Exercise prompt
Reproduce the HPC wiki extract below from "Data MGMT and" up to and including "is available here.", substituting "charged" for every occurrence of "billed".

**** Extract ****

Data MGMT and Sharing

From HPC wiki

Sharing Data

Data in project directories is accounted nightly and will be billed monthly to the budget code on file for the PI's lab. See HPC Billing above for more details.

Sharing data within UPENN

HPC access is restricted to HPC users. Accounts are free. Usage is billed monthly. Information for setting up a new HPC account is available here.


Project directories for intra-lab

Labs in HPC have dedicated spaces for sharing data among lab group members.
These directories are setup under the /project path and named using the PI's PennKey suffixed with "lab".

For example PI whose PennKey is wpenn:

[wpenn@hpclogin ~]$ id 
uid=101644(wpenn) gid=101644(wpenn) groups=101644(wpenn),19104(wpennlab)

**** Record list ****

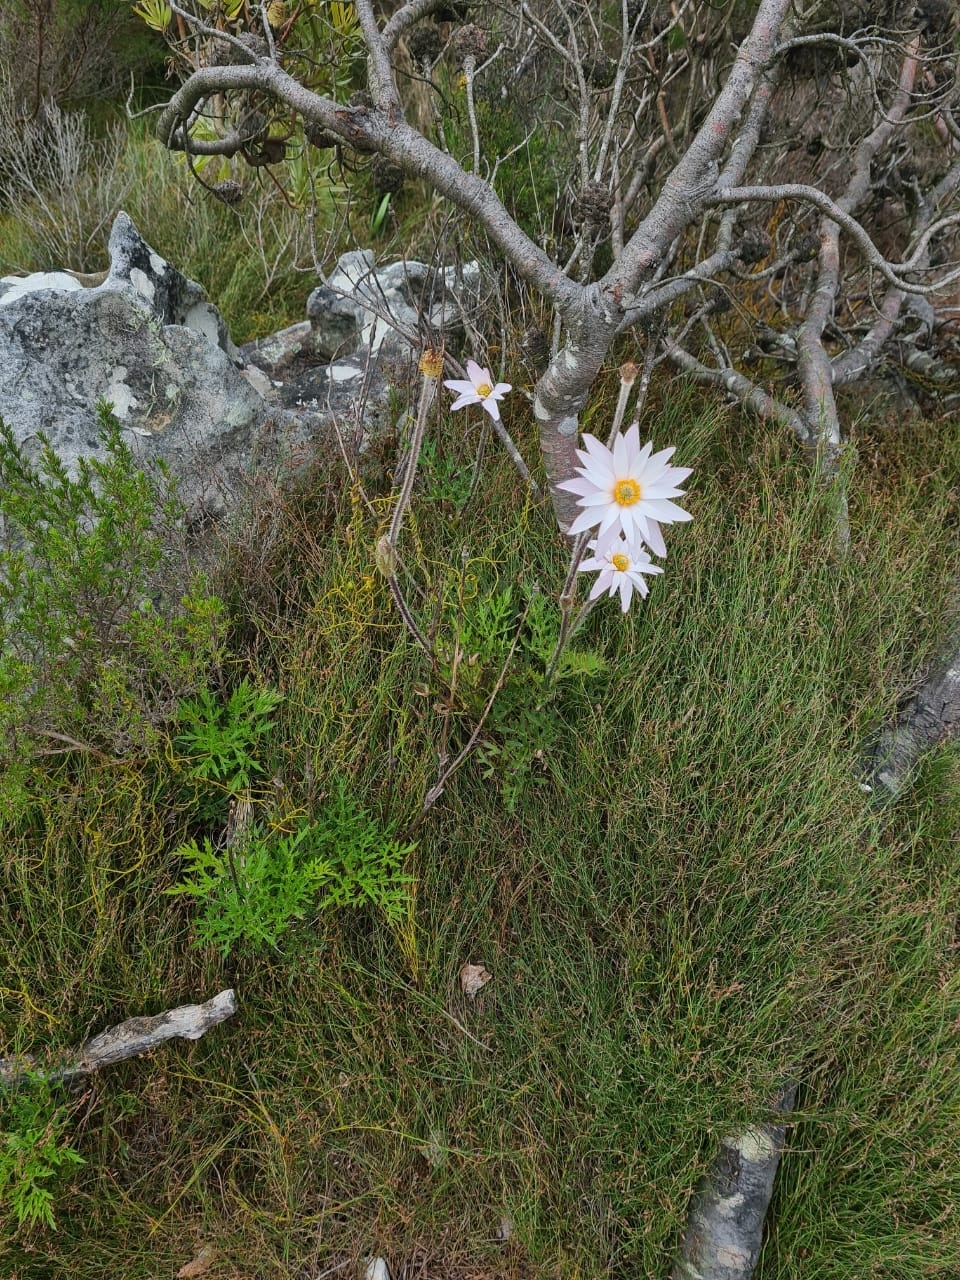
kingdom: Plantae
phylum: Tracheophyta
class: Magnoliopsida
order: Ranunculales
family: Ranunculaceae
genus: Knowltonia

****

Finished task
Data MGMT and Sharing

From HPC wiki

Sharing Data

Data in project directories is accounted nightly and will be charged monthly to the budget code on file for the PI's lab. See HPC Billing above for more details.

Sharing data within UPENN

HPC access is restricted to HPC users. Accounts are free. Usage is charged monthly. Information for setting up a new HPC account is available here.